Je me nomme Luke Harford et je suis le président de Bière Canada, la voix nationale de la bière. Je suis heureux de l'occasion qui m'est donnée de comparaître devant vous aujourd'hui pour contribuer à l'étude du Comité sur les boissons ayant une combinaison d'alcool à teneur élevée, de caféine et de sucre.
Comme le savent les membres du Comité, Santé Canada a émis le 23 mars 2018 un avis d'intention de modifier le Règlement sur les aliments et drogues afin de limiter la teneur en alcool des boissons alcoolisées très sucrées offertes en portions individuelles. Bière Canada collabore avec Santé Canada pour l'appuyer au cours du processus de consultation et présentera un mémoire d'ici la date limite du 8 mai.
Mes observations d'aujourd'hui se fondent sur ce que nous prévoyons à ce moment-ci présenter à Santé Canada.
Comme l'indique l'avis d'intention, la proposition de Santé Canada vise les produits qui, à notre avis, auraient pu et auraient dû faire l'objet de restrictions, ou même d'interdictions, en vertu des politiques et règlements provinciaux en vigueur. Par exemple, la publicité sur les panneaux et dans les magasins à l'égard de l'une des boissons alcoolisées qui a mené à l'avis d'intention disait qu'elle contient l'équivalent de quatre verres d'alcool dans une canette. Comme mon collègue de Spiritueux Canada l'a mentionné, à l'heure actuelle, au Québec, les lois interdisent la publicité sur les boissons alcoolisées qui « incite une personne à consommer des boissons alcooliques de façon non responsable » et interdisent la publicité sur les boissons alcoolisées « s'adressant à une personne mineure ou incitant une personne mineure à consommer des boissons alcooliques ». J'ai ici une copie d'une publicité affichée dans un abribus pour faire la promotion du produit en question.

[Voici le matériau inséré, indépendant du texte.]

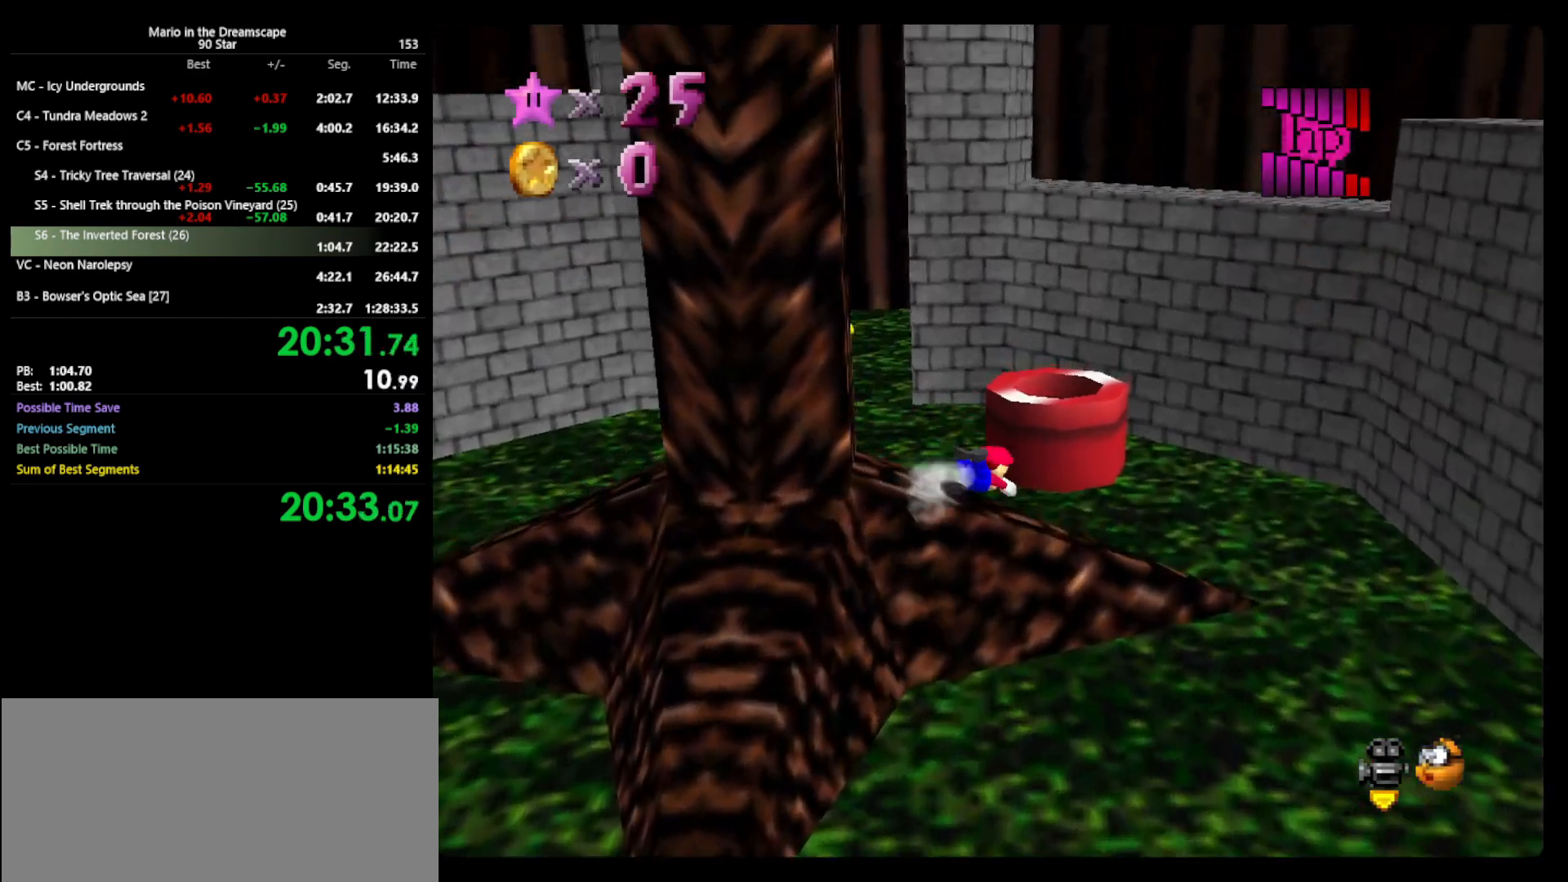
{"buttons": [], "left_stick": "up-left", "events": [[267, "A", "down"], [267, "left_stick", "up-left"], [400, "A", "up"]]}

Le gouvernement du Québec est allé encore plus loin. Comme l'indique l'avis d'intention, le Québec a annoncé des modifications proposées dans le but d'interdire la vente par les détaillants privés de boissons énergisantes à base d'extraits de malt d'une teneur en alcool de plus de 7 %. La publicité sur le produit auquel j'ai fait allusion un peu plus tôt indiquait qu'il contenait l'équivalent de quatre verres d'alcool par portion individuelle et que sa teneur en alcool était de 11,9 %.
Santé Canada a dit clairement ne pas avoir l'intention de proposer des règlements qui toucheraient par inadvertance les liqueurs, les vins de dessert et les autres boissons alcoolisées sucrées vendues en récipients refermables. Nous avons examiné un éventail d'attributs qui, lorsque combinés, répondront à l'objectif de Santé Canada de réduire les risques pour la santé et la sécurité associés aux boissons alcoolisées à haute teneur en alcool et très sucrées vendues en portions individuelles, sans toucher par inadvertance les produits qui ne présentent pas de problème.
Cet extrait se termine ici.